Given text:
😄
Naive Query Engine (Toy for Learning) This is a Query Engine which support SQL
interface. And it is only a Toy for learn query engine only. You can check TODO to check the progress now.
Simple enough to learn (Although it is simple...but with so much work to finish.. TAT
This is inspired(and most ideas come) by how-query-engines-work and it is just for learning purpose. And many ideas inspired by arrow-datafusion.
Use arrow to express in-memory columnar format and use sqlparser as SQL parser.
architecture
how to use
for now, we can use NaiveDB
like below, we can use csv as table storage.
use naive_db::print_result;
use naive_db::CsvConfig;
use naive_db::NaiveDB;
use naive_db::Result;
fn main() -> Result<()> {
let mut db = NaiveDB::default();
db.create_csv_table("t1", "data/test_data.csv", CsvConfig::default())?;
// select
let ret = db.run_sql("select id, name, age + 100 from t1 where id < 9 limit 3 offset 2")?;
print_result(&ret)?;
// Inner Join
db.create_csv_table("employee", "data/employee.csv", CsvConfig::default())?;
db.create_csv_table("rank", "data/rank.csv", CsvConfig::default())?;
db.create_csv_table("department", "data/department.csv", CsvConfig::default())?;
let ret = db.run_sql(
"

Study questions:
a) In the query engine README, explain what the engine is meant for and why it is kept simple.
b) Copy the query engine README word for word between "Simple enough to" and "as SQL parser.", inclusive.
c) Carry on the query engine README from the point where it stops.

Collected data
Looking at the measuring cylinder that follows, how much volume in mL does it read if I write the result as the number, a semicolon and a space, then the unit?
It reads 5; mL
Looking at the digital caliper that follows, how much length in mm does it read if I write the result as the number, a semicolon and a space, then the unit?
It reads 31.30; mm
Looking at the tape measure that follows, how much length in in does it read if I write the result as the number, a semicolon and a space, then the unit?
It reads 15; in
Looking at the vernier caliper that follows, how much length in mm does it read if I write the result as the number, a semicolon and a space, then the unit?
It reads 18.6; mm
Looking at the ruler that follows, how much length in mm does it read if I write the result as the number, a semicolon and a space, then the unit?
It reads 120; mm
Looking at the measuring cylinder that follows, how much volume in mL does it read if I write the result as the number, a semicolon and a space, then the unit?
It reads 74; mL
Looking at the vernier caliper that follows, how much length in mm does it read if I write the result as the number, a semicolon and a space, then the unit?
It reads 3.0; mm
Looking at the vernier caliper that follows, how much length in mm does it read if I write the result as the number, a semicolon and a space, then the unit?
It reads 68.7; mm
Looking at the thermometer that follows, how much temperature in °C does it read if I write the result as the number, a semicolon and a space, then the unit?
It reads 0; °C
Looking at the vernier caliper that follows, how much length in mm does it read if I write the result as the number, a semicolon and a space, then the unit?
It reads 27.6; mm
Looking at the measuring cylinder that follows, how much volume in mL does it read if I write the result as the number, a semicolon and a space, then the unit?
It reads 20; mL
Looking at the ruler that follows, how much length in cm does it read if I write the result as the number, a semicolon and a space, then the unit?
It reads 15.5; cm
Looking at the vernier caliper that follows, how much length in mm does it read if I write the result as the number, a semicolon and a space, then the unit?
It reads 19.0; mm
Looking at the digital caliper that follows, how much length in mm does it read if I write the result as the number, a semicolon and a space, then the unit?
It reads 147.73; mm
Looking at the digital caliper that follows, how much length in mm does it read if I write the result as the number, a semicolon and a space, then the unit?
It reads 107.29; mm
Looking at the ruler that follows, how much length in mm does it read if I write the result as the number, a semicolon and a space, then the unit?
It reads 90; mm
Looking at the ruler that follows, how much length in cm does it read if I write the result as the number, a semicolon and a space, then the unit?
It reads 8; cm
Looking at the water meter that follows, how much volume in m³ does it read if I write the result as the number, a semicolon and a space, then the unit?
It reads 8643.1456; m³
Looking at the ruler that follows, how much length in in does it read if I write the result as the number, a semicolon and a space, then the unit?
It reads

Responses to the exercise:
a) The engine is a toy meant only for learning how a query engine works. It is kept simple enough to learn from. Most of its ideas come from how-query-engines-work, and many others come from arrow-datafusion.

b)
Simple enough to learn (Although it is simple...but with so much work to finish.. TAT
This is inspired(and most ideas come) by how-query-engines-work and it is just for learning purpose. And many ideas inspired by arrow-datafusion.
Use arrow to express in-memory columnar format and use sqlparser as SQL parser.

c)
select id, name, rank_name, department_name
from employee
join rank on
employee.rank = rank.id
join department on
employee.department_id = department.id
",
)?;
print_result(&ret)?;
// cross join
let ret = db.run_sql("select * from employee join rank")?;
print_result(&ret)?;
// aggregate
let ret = db.run_sql(
"
select count(id), sum(age), sum(score), avg(score), max(score), min(score)
from t1 group by id % 3",
)?;
print_result(&ret)?;
Ok(())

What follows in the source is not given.